Başka ülkelerde yıllarca çok iyi işleyen çeşitli sistemler bizde nedense yürümüyor, tökezleniyor.
Mutlakiyeti, meşrutiyeti bir yana bırakın, gelin cumhuriyete...
Türkiye her sistemi denedi.
İlk tanıdığımız,
"Meclis hükümeti" sistemiydi. Bu sistemde
"yasama" ve
"yürütme" yetkileri hukuken ve fiilen Meclis'te toplanmıştı.
"Yasama" yetkisini Meclis bizzat,
"yürütme" yetkisini kendi içinden seçtiği hayet ya da kurul eliyle yerine getiriyordu. Ülke tümüyle Meclis tarafından yönetiliyordu.
Türkiye'deki 1921 Anayasası ile
"Meclis hükümeti" sistemi saf şekliyle uygulamaya konulmuştu.

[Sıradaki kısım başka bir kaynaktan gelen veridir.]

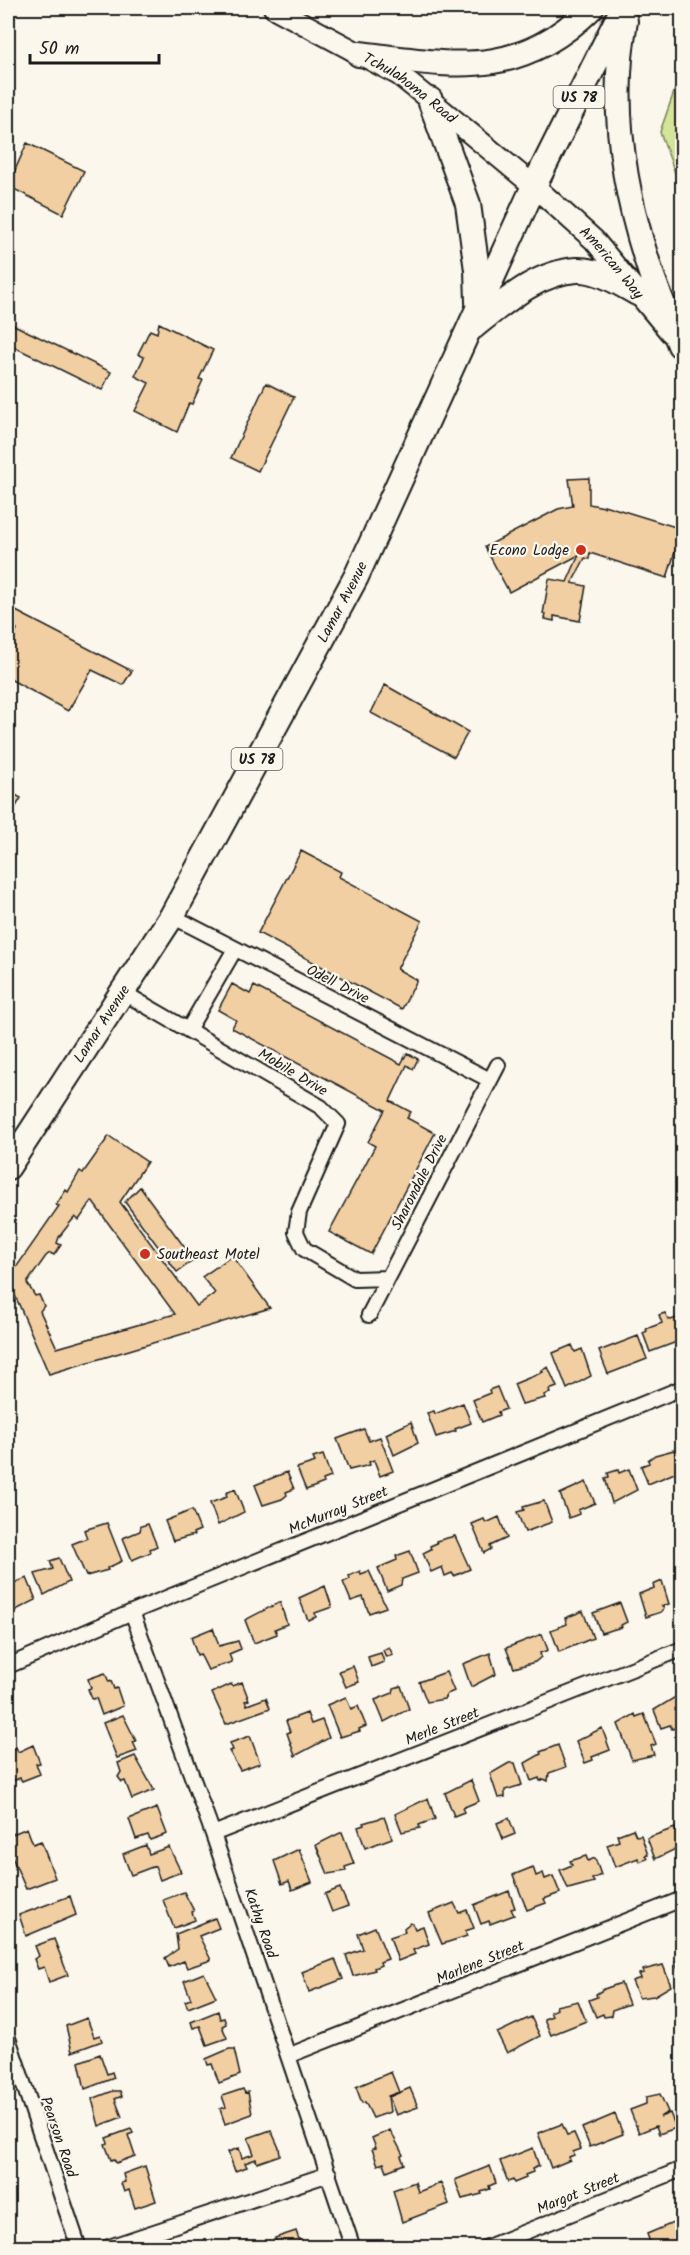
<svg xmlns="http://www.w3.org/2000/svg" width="690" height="2255" viewBox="0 0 690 2255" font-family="Kalam,sans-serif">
  <rect width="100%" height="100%" fill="#fbf7ec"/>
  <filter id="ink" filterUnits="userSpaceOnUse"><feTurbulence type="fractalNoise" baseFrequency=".0167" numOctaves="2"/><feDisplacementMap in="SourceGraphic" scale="12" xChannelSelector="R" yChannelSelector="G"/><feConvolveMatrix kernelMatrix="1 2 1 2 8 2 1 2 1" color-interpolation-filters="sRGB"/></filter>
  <g filter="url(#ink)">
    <path fill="#d2e599" stroke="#77805a" stroke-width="1.5" d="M682 69V192L660 132Z"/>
    <path fill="#f1cfa2" stroke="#1c1c1c" stroke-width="1.5" fill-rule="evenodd" d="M27 143 84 171 63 214 8 186Z
      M8 322 111 372 102 390 8 344Z
      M159 323 213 350 199 379 203 380 192 404 189 403 177 432 135 411 149 383 135 376 144 357 138 354 150 330 157 333Z
      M266 383 294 397 258 471 231 458Z
      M589 478V504L604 507V505L682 529 667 578 590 553 589 559 585 558 572 583 586 586 580 621 554 616V621L545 619 546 614H543L549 579 567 582 579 555 509 592 485 547 558 509 573 506 569 479Z
      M14 610 132 671 123 685 92 670 68 711 8 678V648L17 629 8 624Z
      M385 685 468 732 454 757 371 713Z
      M8 791 21 798 8 820Z
      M301 851 341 872 339 877 422 921 397 969 417 980 402 1009 258 933Z
      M232 984 250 994 254 986 401 1064 407 1053 418 1059 413 1069 407 1065 390 1101 411 1112 407 1118 435 1133 371 1254 329 1232 375 1146 368 1142 385 1110 232 1028 236 1020 218 1010Z
      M109 1136 147 1162 120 1202 197 1306 215 1293 202 1277 232 1256 270 1308 49 1374 8 1279 59 1206 56 1205 66 1190 68 1192 80 1171 83 1173ZM92 1201 175 1314 57 1348 40 1311 44 1306 39 1295 35 1296 27 1283 46 1256 50 1253 54 1255 61 1245 57 1243 59 1237 70 1223 75 1217 79 1220Z
      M140 1187 194 1260 177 1272 125 1202Z
      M665 1313 668 1319 671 1320 682 1316V1340L650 1352 643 1333 647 1331 646 1329 662 1323 659 1315Z
      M638 1336 647 1359 608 1374 599 1351Z
      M572 1345 575 1352 582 1349 591 1376 567 1389 553 1353Z
      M548 1367 557 1387 549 1390 550 1393 544 1395 545 1398 522 1404 514 1384 543 1372 542 1370Z
      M497 1387 506 1409 498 1412 499 1415 482 1422 473 1400 490 1393 489 1390Z
      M463 1403 471 1423 455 1429 456 1431 436 1437 427 1413 434 1411 435 1414Z
      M411 1422 418 1443 394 1455 386 1434Z
      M364 1429 369 1441 380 1437 393 1471 380 1476 374 1460 369 1462 370 1465 349 1470 337 1439Z
      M674 1450 682 1470 648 1484 641 1466 649 1463 648 1460 655 1455Z
      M323 1455 331 1477 323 1480 324 1483 306 1490 297 1468 315 1462 313 1458Z
      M629 1469 637 1490 612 1503 605 1478 609 1477 608 1473 618 1470 619 1473Z
      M287 1472 294 1489 286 1492 287 1495 282 1499 263 1505 255 1485Z
      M586 1482 595 1503 578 1510 579 1514 569 1518 560 1494Z
      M235 1489 244 1512 218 1525 210 1503 227 1497 226 1493Z
      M544 1501 552 1522 525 1532 517 1512 524 1510 523 1507Z
      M192 1510 200 1530 193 1533 194 1535 173 1541 165 1521Z
      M499 1517 507 1538 490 1546 491 1549 484 1553 472 1524 484 1519 486 1523Z
      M107 1523 122 1561 107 1568 108 1570 86 1576 72 1544 87 1538 84 1530Z
      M148 1524 157 1546 150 1549 151 1552 132 1560 123 1538 140 1531 141 1526Z
      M455 1536 470 1569 454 1576 452 1573 445 1576 442 1567 431 1572 423 1553 431 1549 430 1546 437 1543 436 1541Z
      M410 1551 418 1573 402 1579 401 1585 387 1591 378 1568 397 1560 396 1556Z
      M59 1558 69 1582 44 1595 35 1574 53 1569 50 1561Z
      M360 1571 361 1574 369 1571 386 1607 369 1613 363 1597 351 1601 343 1582 350 1579 349 1576Z
      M27 1578 36 1600 8 1614V1583L11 1581 12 1584Z
      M662 1581 669 1604 662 1606 664 1609 661 1612 646 1617 639 1594 654 1588 653 1585Z
      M325 1586 332 1607 315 1613 316 1617 308 1620 299 1598Z
      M280 1602 287 1624 275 1629 277 1634 254 1643 245 1620Z
      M620 1603 627 1622 621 1625 622 1627 601 1633 593 1613Z
      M583 1611 593 1638 559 1652 551 1630 567 1624 565 1618Z
      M213 1628 219 1646 238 1641 241 1649 229 1654 232 1662 208 1670 200 1654 197 1655 191 1637Z
      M542 1634 548 1650 540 1653 541 1657 535 1662 514 1668 506 1648Z
      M389 1647 393 1655 386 1657 383 1650Z
      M381 1653 384 1662 371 1667 368 1657Z
      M490 1653 496 1674 471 1687 463 1664Z
      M353 1666 359 1682 346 1687 339 1671Z
      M446 1672 454 1691 447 1694 444 1699 427 1702 419 1682Z
      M105 1673 109 1682 111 1681 114 1689 117 1688 123 1706 102 1715 96 1698 92 1699 88 1689 91 1688 88 1679Z
      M242 1682 249 1700 245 1701 247 1705 266 1698 270 1708 226 1724 212 1693 231 1684 232 1686Z
      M401 1686 409 1709 384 1722 375 1700 393 1693 394 1688Z
      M682 1693V1733L681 1734 678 1727 672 1729 670 1725 661 1728 654 1710Z
      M346 1697 351 1709 358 1706 366 1726 359 1729 360 1731 340 1737 327 1705Z
      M307 1713 311 1724 322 1720 329 1738 295 1756 287 1733 290 1732 286 1721Z
      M635 1714 636 1717 644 1714 656 1744 651 1746 654 1755 632 1760 618 1724Z
      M123 1715 136 1741 133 1742 137 1751 117 1758 103 1723Z
      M602 1728 610 1750 592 1757 593 1760 585 1763 576 1741Z
      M250 1736 260 1763 240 1770 229 1751 233 1750 230 1743Z
      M33 1745 40 1763 36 1764 40 1774 22 1781 20 1778 8 1783V1751L16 1747 18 1752Z
      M558 1745 566 1767 549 1773 548 1781 544 1779 540 1781 539 1778 531 1781 525 1763 541 1754 540 1752Z
      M135 1756 154 1790 132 1799 125 1781 122 1782 118 1777 121 1772 118 1763Z
      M509 1763H515L522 1785 505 1790V1797L498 1798 490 1774Z
      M471 1780 479 1801 462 1808 464 1812 454 1816 445 1793Z
      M428 1798 435 1819 419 1825 420 1828 402 1832 395 1814Z
      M157 1808 167 1834 150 1840 148 1835 136 1839 129 1819Z
      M384 1817 392 1838 365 1848 358 1827 364 1825 363 1823Z
      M509 1818 515 1834 503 1839 497 1823Z
      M27 1828 33 1844 41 1841 55 1878 26 1889 9 1850 11 1849 8 1836Z
      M675 1828 682 1846 655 1859 647 1838Z
      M633 1829 636 1836 641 1835 648 1855 645 1856 647 1859 639 1862 638 1858 615 1867 607 1845 619 1841 617 1835Z
      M342 1832 354 1864 345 1867 346 1871 328 1874 316 1845Z
      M146 1845 149 1854 169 1847 181 1872 160 1880 155 1866 131 1875 123 1854Z
      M299 1849 312 1882 292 1890 289 1881 282 1884 274 1861Z
      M586 1856 588 1861 595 1858 601 1875 592 1879 594 1882 568 1889 560 1870 572 1865 570 1861Z
      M533 1867 536 1876 543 1873 545 1879 553 1876 560 1893 544 1899 546 1903 527 1910 513 1875Z
      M340 1888 348 1906 332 1912 325 1894Z
      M509 1891 515 1908 511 1909 514 1915 490 1924 489 1921 481 1924 474 1905Z
      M184 1892 194 1911 192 1912 195 1920 174 1928 163 1900Z
      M70 1896 76 1915 26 1936 19 1915Z
      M454 1903 459 1913 467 1910 474 1928 465 1931 467 1936 442 1944 429 1913Z
      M215 1918 219 1928 199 1936 211 1960 187 1968 184 1961 169 1967 165 1958 178 1949 176 1934Z
      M410 1923 413 1924 415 1929 423 1926 429 1944 413 1950 415 1954 398 1961 390 1937 405 1932 404 1928Z
      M375 1927 388 1959 380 1962 381 1965 374 1968 375 1970 353 1976 346 1955 363 1949 358 1934Z
      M54 1939 68 1975 49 1982 44 1967 38 1969 34 1959 39 1956 35 1946Z
      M682 1952V1977L681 1978 675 1962 682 1959 680 1953Z
      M335 1959 343 1979 309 1992 302 1972Z
      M663 1965 671 1986 654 1996 639 1998 632 1981 641 1978 639 1974 644 1973 643 1970Z
      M204 1973 216 1997 188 2008 185 2001 191 1999 184 1981Z
      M621 1983 629 2004 612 2010 611 2016 604 2017 603 2014 596 2017 589 2000 597 1997 596 1994 604 1989Z
      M578 2001 586 2021 551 2035 544 2019 552 2016 550 2012 557 2009 556 2006Z
      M218 2011 220 2019 224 2018 226 2024 222 2026 227 2038 207 2045 200 2026 193 2028 191 2022Z
      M531 2017 540 2036 507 2053 497 2033Z
      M87 2018 94 2037 100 2035 102 2041 72 2052 66 2026Z
      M229 2049H234L240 2075 219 2083 212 2064 208 2065 206 2059Z
      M100 2054 107 2074 112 2072 114 2078 85 2089 79 2062Z
      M391 2072 399 2092 388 2096 390 2112 373 2118 365 2102 362 2103 356 2087Z
      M410 2088 418 2107 396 2115 389 2097Z
      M243 2089 245 2093 248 2092 252 2114 225 2124 220 2109 226 2107 222 2096Z
      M113 2091H120L122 2096 115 2099 122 2117 99 2126 92 2099Z
      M660 2094 668 2112 660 2117 670 2113 676 2128 659 2134 656 2126 639 2133 630 2110 646 2104V2097Z
      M615 2114 623 2134 590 2147 582 2128Z
      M562 2124 567 2135 574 2133 581 2149 573 2152 574 2155 569 2157 570 2160 551 2168 538 2133Z
      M131 2129 133 2133 128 2135 135 2156 116 2163 114 2159 111 2160 105 2144 108 2143 106 2138Z
      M271 2130 279 2148 280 2155 257 2163 256 2159 245 2163 247 2167 235 2171 228 2152 239 2148 242 2158 254 2154 248 2138Z
      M390 2130 403 2155 401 2156 404 2164 387 2171 384 2163 378 2165 372 2149 376 2148 372 2138Z
      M533 2148 539 2166 532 2169 533 2172 525 2175 526 2178 514 2183 513 2180 508 2182 500 2161Z
      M145 2166 156 2201 135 2208 129 2190 124 2192 121 2183 125 2182 123 2174Z
      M490 2166 496 2183 489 2186 490 2189 481 2192 482 2194 462 2199 455 2180Z
      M415 2182 418 2192 441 2183 449 2204 402 2222 393 2190Z
      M680 2220 682 2244 674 2248H652L647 2234Z
      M296 2231 302 2248H275L278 2247 275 2238Z"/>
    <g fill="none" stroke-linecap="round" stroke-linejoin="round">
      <defs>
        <path id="minor" d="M172 916 490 1080
          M124 993 321 1107 338 1124 299 1212 296 1232 304 1249 355 1279 388 1278
          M188 1030 235 949
          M369 1315 498 1065
          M132 1612 213 1834 353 2248
          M8 1666 132 1612 682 1388
          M213 1834 682 1649
          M8 2038 79 2248
          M290 2055 682 1899
          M106 2248 329 2174
          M485 2248 682 2169"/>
        <g id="secondary">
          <path id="s1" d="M274 8 399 75 430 100 534 186 594 240 670 332"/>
        </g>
        <g id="trunk">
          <path d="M625 21C610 102 623 187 648 264 656 291 669 318 680 345"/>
          <path d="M359 54C453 65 517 81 591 8"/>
          <path d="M430 100 468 204 477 270 478 302"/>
          <path d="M473 327C502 304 537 272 577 270 598 269 619 283 637 293"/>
          <path id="s2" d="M8 1167 172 916 356 577 534 186 623 8"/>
        </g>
      </defs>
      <use href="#minor" stroke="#1c1c1c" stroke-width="18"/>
      <use href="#secondary" stroke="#1c1c1c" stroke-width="24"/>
      <use href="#trunk" stroke="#1c1c1c" stroke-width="28"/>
      <use href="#minor" stroke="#fbf7ec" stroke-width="14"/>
      <use href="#secondary" stroke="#fbf7ec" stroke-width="20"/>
      <use href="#trunk" stroke="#fbf7ec" stroke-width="24"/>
    </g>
  </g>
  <g fill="#c8321e" stroke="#fbf7ec" stroke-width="2">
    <circle cx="581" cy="550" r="6"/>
    <circle cx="145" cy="1254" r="6"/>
  </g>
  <g text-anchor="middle" stroke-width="4.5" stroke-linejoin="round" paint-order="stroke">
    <g fill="#fbf7ec" stroke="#5f5e5a" stroke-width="1.5">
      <rect x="553.5" y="86" width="51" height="22" rx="4.5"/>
      <rect x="231.5" y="748" width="51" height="22" rx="4.5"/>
    </g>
    <g font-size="14" font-weight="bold" fill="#1c1c1c">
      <text x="579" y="102">US 78</text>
      <text x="257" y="764">US 78</text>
    </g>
    <g font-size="15" fill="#1c1c1c" stroke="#fbf7ec">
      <text dy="5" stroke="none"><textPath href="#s1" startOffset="158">Tchulahoma Road</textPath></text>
      <text dy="5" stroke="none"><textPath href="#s1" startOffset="426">American Way</textPath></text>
      <text dy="5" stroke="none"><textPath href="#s2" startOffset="657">Lamar Avenue</textPath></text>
      <text transform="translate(338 984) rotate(27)" y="5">Odell Drive</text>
      <text dy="5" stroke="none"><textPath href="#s2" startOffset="171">Lamar Avenue</textPath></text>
      <text transform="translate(293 1072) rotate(31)" y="5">Mobile Drive</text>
      <text transform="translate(419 1182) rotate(-63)" y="5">Sharondale Drive</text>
      <text transform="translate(338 1510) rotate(-22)" y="5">McMurray Street</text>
      <text transform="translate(442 1726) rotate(-22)" y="5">Merle Street</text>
      <text transform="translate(261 1923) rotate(71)" y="5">Kathy Road</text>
      <text transform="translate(480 1962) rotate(-22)" y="5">Marlene Street</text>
      <text transform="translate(59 2137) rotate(71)" y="5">Pearson Road</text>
      <text transform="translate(578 2193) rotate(-22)" y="5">Margot Street</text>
    </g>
    <g font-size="15" fill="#1c1c1c" stroke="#fbf7ec" text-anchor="end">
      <text x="569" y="555">Econo Lodge</text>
      <text x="157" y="1259" text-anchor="start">Southeast Motel</text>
    </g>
  </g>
  <rect width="690" height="2255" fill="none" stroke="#fbf7ec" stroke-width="30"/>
  <rect x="15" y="15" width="660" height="2225" fill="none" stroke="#1c1c1c" stroke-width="2" filter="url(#ink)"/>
  <path d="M30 54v9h129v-9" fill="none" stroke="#1c1c1c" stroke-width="3"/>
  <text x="39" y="54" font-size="18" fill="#1c1c1c" stroke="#fbf7ec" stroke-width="4.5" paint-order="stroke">50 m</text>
</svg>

29 Ekim 1923'ten sonra Türk Anayasa Hukuku, aşama aşama
"Meclis hükümeti" sisteminden
"parlamenter rejim"e doğru geçiş yönünde gelişmişti. 1924 Anayasası ile Türkiye'de kurulan temsili rejim, parlamenter ve Meclis hükümeti sistemlerinin karışımından oluşan,
"karma" bir rejimdi.
* * *
1961 Anayasası ise parlamenter rejime doğru gelişmede bir adım daha atarak
"klasik parlamenter rejim"e yaklaşmıştı.
1982 Anayasası'nda da
"parlamenter rejime doğru gelişme sürdü.
Ancak, cumhurbaşkanının yetkilerinin, 1982 Anayasası'nda 1961'dekine göre bir hayli arttığı görüldü. Anayasa'nın 101. maddesinde sayılan bu yetkilerin cumhurbaşkanı tarafından tek başına kullanılacağı göz önünde tutulduğunda bunun
"klasik parlamenter rejim"deki cumhurbaşkanlığı seçim ve tarafsızlığı statüsü ile bağdaşmadığı, daha çok
"yarı başkanlık sistemi"ndeki cumhurbaşkanlığı yetkilerini andırdığı söylenebilir. Özal da daima bu noktanın üzerinde durmuştu.
* * *
CUMHURBAŞKANI Demirel'in ortaya attığı
"cumhurbaşkanını halk seçsin" önerisi tartışılırken
"yarı başkanlık" öncelikle düşünülmeli.
Cumhurbaşkanı dün bir gazetemizdeki sohbetinde,
"Korkmayın cumhurbaşkanını halkın seçmesi rejimi değiştirmez" diyordu.
Korkmamak tamam, ama halkın seçeceği o cumhurbaşkanına tanınacak veya tanınmayacak yetkiler tabii ki rejimin de adını tayin eder.
Cumhurbaşkanına yetkiler tanınmayacaksa zaten halk seçsin demenin anlamı yok. Ama halk seçsin, yetkileri de artsın, örneğin; cumhurbaşkanı Meclis'i feshedebilsin, Bakanlar Kurulu ona karşı da sorumlu olsun gibi yetkilerle donatılmak isteniyorsa o zaman sistem parlamenter olmaktan çıkacak, yarı başkanlık sistemi olacaktır ki; işte bu değişiklik demektir. Bu nedenlerle de Sayın Cumhurbaşkanı sistem arayışını uzmanların, parti temsilcilerinin katılacağı bir danışma masasına getirmeli.
Getirmeli ki, Türkiye için hayati önem taşıyan bu konular kalıcı bir şekil alsın. Doğru, yanlış anlaşılsın. Birleşilebilecek asgari müşterekler saptansın. Herkesin neyi tarif ettiği, neyi amaçladığı açık seçik ortaya çıksın.
Cumhurbaşkanı da devamlı konuşan, ama yalnız konuşan, sözleri çeşitli yönlere, anlamlara çekilen, ama sonuca varamayan bir önemli kişi olarak kalmasın.
* * *
TÜRKİYE'de konular değişmiyor.
Sorunlar çözümlenip yeni konulara sıra gelmediğinden Türkiye bir fasit daire içinde dönüp duruyor. Tabii konularla ilgili yazılar da.
Sistem tartışması da öyle ve o nedenle görüşleri tekrarlama lüzumu doğuyor.